On the contrary, some Christian groups are upset over New Line Cinema's concerted effort to keep religion and godless themes out of the upcoming movie, "The Golden Compass," claiming it will encourage children to read a series that promotes atheism and "denigrates Christianity."
"The movie is made for the books," said Bill Donohue, president and CEO of the Catholic League. "Pullman (the author) is hoping his books will fly off the shelves at Christmastime."
Actress Nicole Kidman and James Bond actor Daniel Craig star in the movie adapted from the first novel in a fantasy trilogy called "His Dark Materials" by self-described atheist author Philip Pullman.
The series focuses on a 12-year-old girl named Lyra who sets on a quest in search of answers after her best friend is kidnapped. She travels to a parallel universe where everyone's soul is physically manifested into an alter ego, or "daemon," in animal form.
In the story, a malevolent governing body called "the Church," which answers to the "Vatican Council," is known to kidnap children for experimentation. With the help of a golden compass that reveals a coded answer to any question asked by the user, Lyra, by the trilogy's end, gets to the bottom of the missing children and kills a character called "God."
"These books denigrate Christianity, thrash the Catholic Church and sell the virtues of atheism," asserted Donahue of Catholic League, who earlier this month called on Christians to boycott the movie.
In the movie, which has been marketed as a children's fantasy film, many of the direct references to the Catholic Church have been relabeled. For instance, "the Church" is only referred to as "the Magisterium."
"They're intentionally watering down the most offensive element," Donohue said in a FOX News report.
While Donahue said he's not concerned about the movie, which he described as "fairly innocuous," he charges movie makers for engaging in a "deceitful, stealth campaign" to promote the book.
Donahue's organization has even published a brochure, entitled "The Golden Compass: Agenda Unmasked," as part of a campaign aimed to expose atheist elements of the series similar to what many conservatives have done to witchcraft in J.K. Rowling's "Harry Potter" books.
While Christian groups have unanimously denounced the English writer's books, some are waiting to see the "Compass" before taking a stance on the movie.
"I don't think a boycott will be effective.

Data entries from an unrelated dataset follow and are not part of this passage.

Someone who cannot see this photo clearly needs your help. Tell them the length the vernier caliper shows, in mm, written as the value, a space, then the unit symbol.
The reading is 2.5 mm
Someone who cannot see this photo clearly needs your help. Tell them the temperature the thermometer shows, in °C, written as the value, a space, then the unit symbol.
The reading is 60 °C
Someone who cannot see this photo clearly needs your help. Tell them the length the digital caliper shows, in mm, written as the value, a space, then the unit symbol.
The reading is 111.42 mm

We have to see the film before we make that evaluation," Ted Baehr of The Christian Film and Television Commission said.
Other Christians think the book will inspire readers to search for a true higher power.
"It undoubtedly makes people question, but inspires them to look harder for more authentic religion," said Craig Detweiler, co-director of Reel Spirituality, a pop culture and religion think tank at Fuller Theological Seminary in Pasadena, Calif, according to FOX News. "Pullman takes license in pointing out the scary, false gods and destructive idols we've created. In that sense, I think he's doing a great service."

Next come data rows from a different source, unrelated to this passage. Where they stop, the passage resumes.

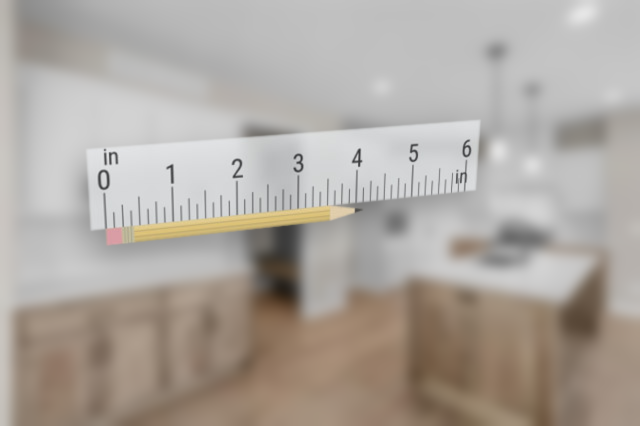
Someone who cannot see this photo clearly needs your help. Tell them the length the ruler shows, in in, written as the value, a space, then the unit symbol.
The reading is 4.125 in
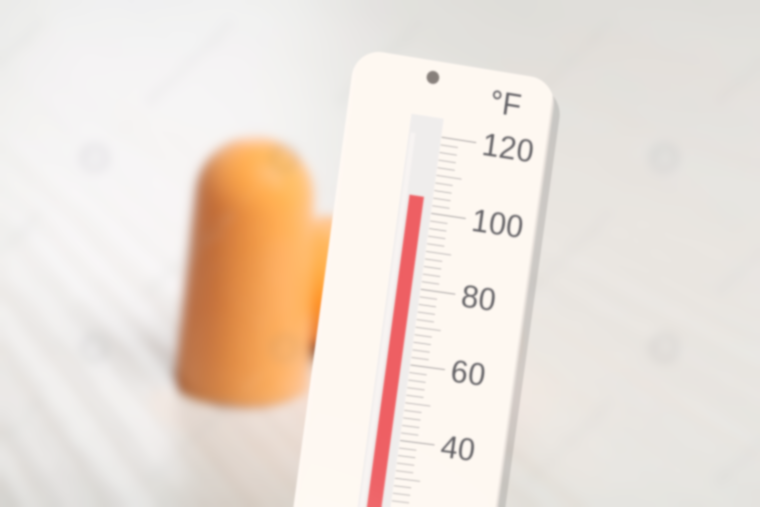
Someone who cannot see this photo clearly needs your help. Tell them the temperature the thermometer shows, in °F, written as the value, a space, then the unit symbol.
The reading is 104 °F
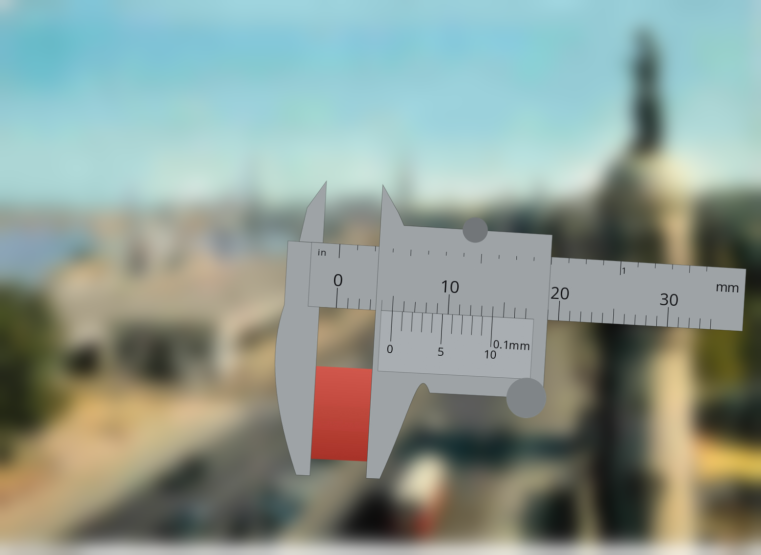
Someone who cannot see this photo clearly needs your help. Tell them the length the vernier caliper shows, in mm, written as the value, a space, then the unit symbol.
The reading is 5.0 mm
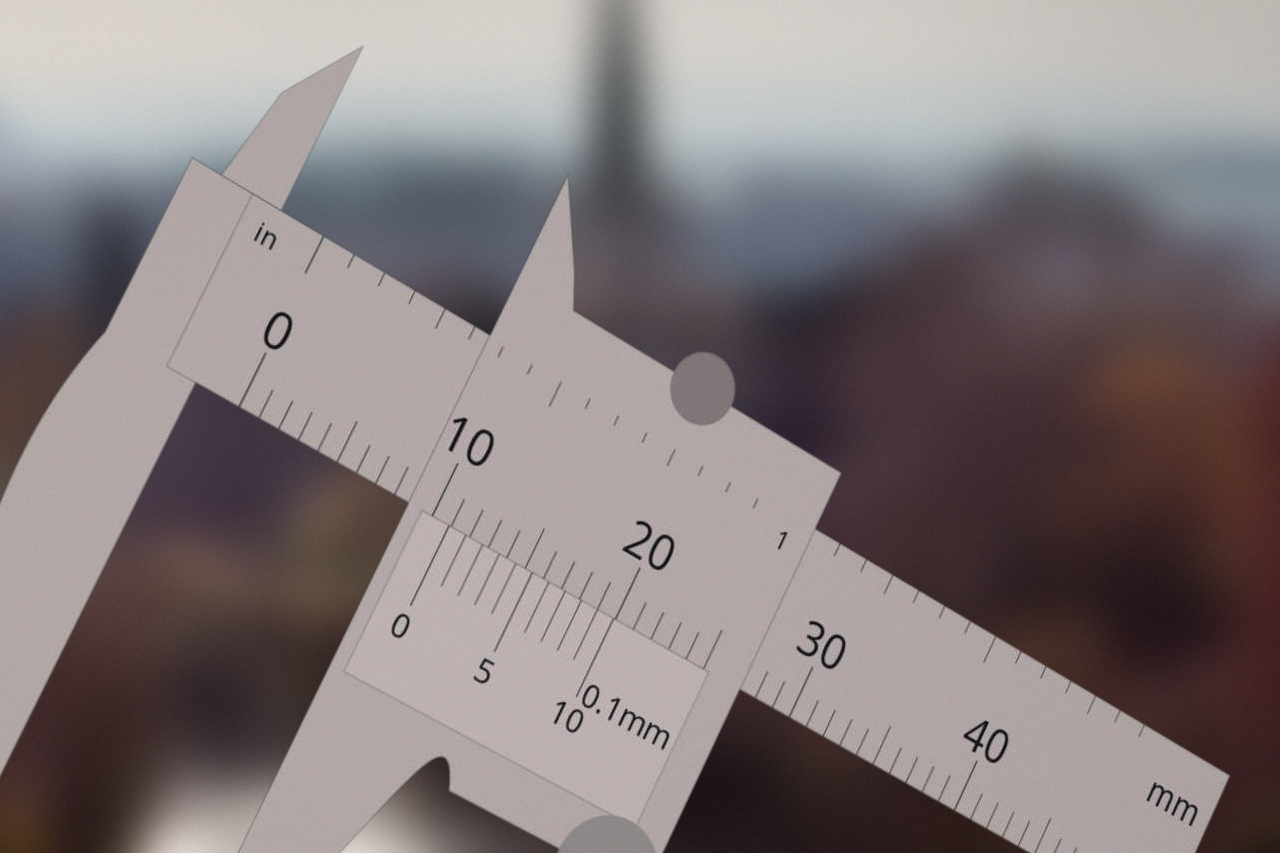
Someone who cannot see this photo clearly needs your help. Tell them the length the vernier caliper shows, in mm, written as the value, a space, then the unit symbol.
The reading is 10.9 mm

Other critics of the movie also include fans of Pullman's trilogy. Many say they were disappointed that anti-religious and anti-Church themes of the book were "castrated" from the movie to make it more marketable to audiences in the United States and United Kingdom.

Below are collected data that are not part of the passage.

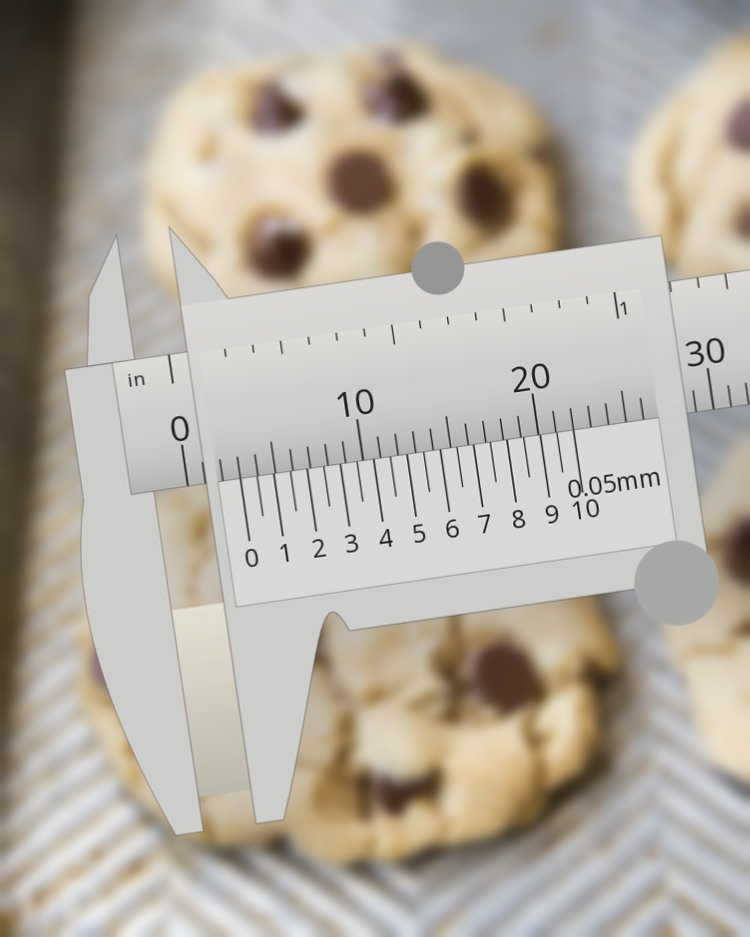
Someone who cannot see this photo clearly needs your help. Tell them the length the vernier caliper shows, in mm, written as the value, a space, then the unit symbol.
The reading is 3.0 mm
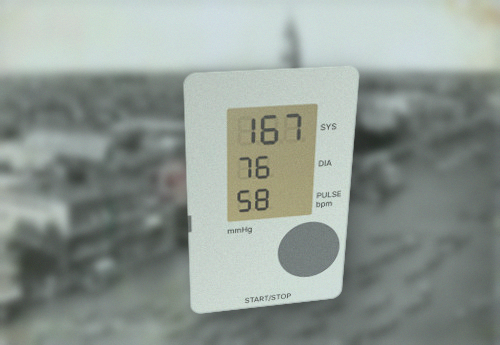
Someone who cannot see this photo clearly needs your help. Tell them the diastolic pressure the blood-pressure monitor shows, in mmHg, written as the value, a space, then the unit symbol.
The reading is 76 mmHg
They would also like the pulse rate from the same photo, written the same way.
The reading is 58 bpm
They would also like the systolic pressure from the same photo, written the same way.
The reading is 167 mmHg
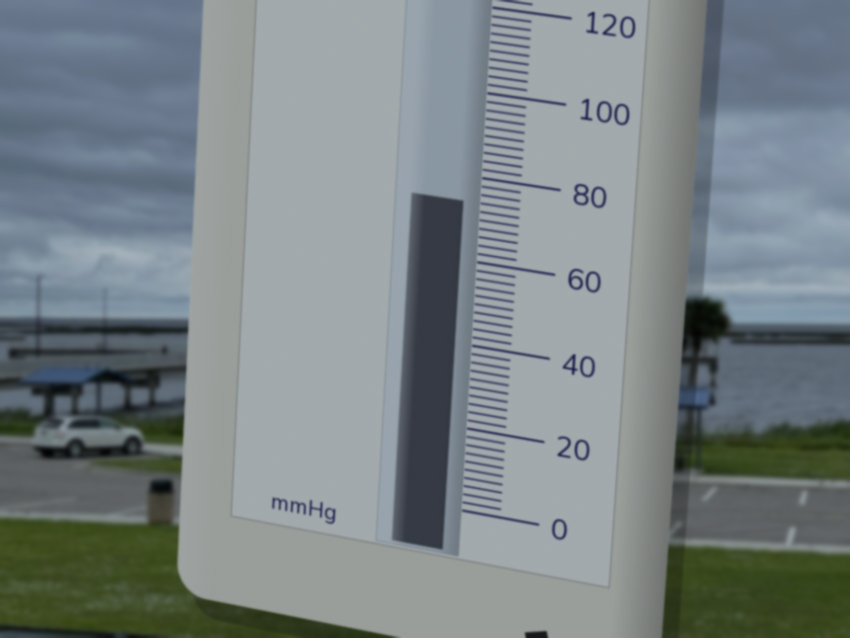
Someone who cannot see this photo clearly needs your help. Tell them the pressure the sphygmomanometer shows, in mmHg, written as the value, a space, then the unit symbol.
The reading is 74 mmHg
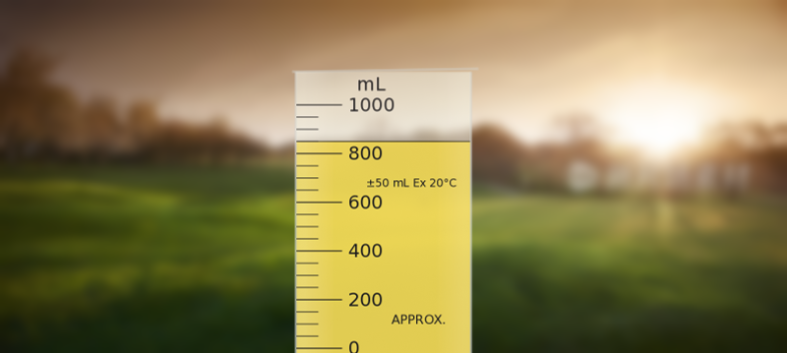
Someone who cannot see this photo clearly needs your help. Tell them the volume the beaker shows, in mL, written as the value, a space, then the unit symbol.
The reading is 850 mL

"It was clear right from the start that the makers of this film intended to take out the anti-religious elements of Pullman's book. In doing that they are taking the heart out of it, losing the point of it, castrating it," said Terry Sanderson, president of the National Secular Society, a British organization that promotes secularism and which Pullman is an honorary associate of.
"It seems that religion has now completely conquered America's cultural life and it is much the poorer for it," she said in The Guardian newspaper earlier this month. "What a shame that we have to endure such censorship here too."
Back in 2004, director Chris Weitz had told fans in an online posting that the removal of godless themes in the book was a high possibility since the "perceived anti-religiosity" would make the project financially "unviable."
Despite the changes, however, Pullman said in an interview with Western Mail, a Welsh newspaper, that he was "very happy" with the movie version of his story.
Pullman has revealed that his main contention is with those who "misuse religion, or any other kind of doctrine with a holy book" as means "to dominate and suppress human freedoms," according to a 2004 posting on his website Philip-Pullman.com.
The author, who is an honorary associate at Britain's National Secular Society and supporter of the British Humanist Association, has also admitted that "His Dark Materials" is a response to Christian author C.S. Lewis' "The Chronicles of Narnia."
"I loathe the 'Narnia' books," Pullman has said in previous press interviews. "I hate them with a deep and bitter passion, with their view of childhood as a golden age from which sexuality and adulthood are a falling away."
"The Golden Compass" is scheduled to hit U.S. theaters on Dec. 7, 2007.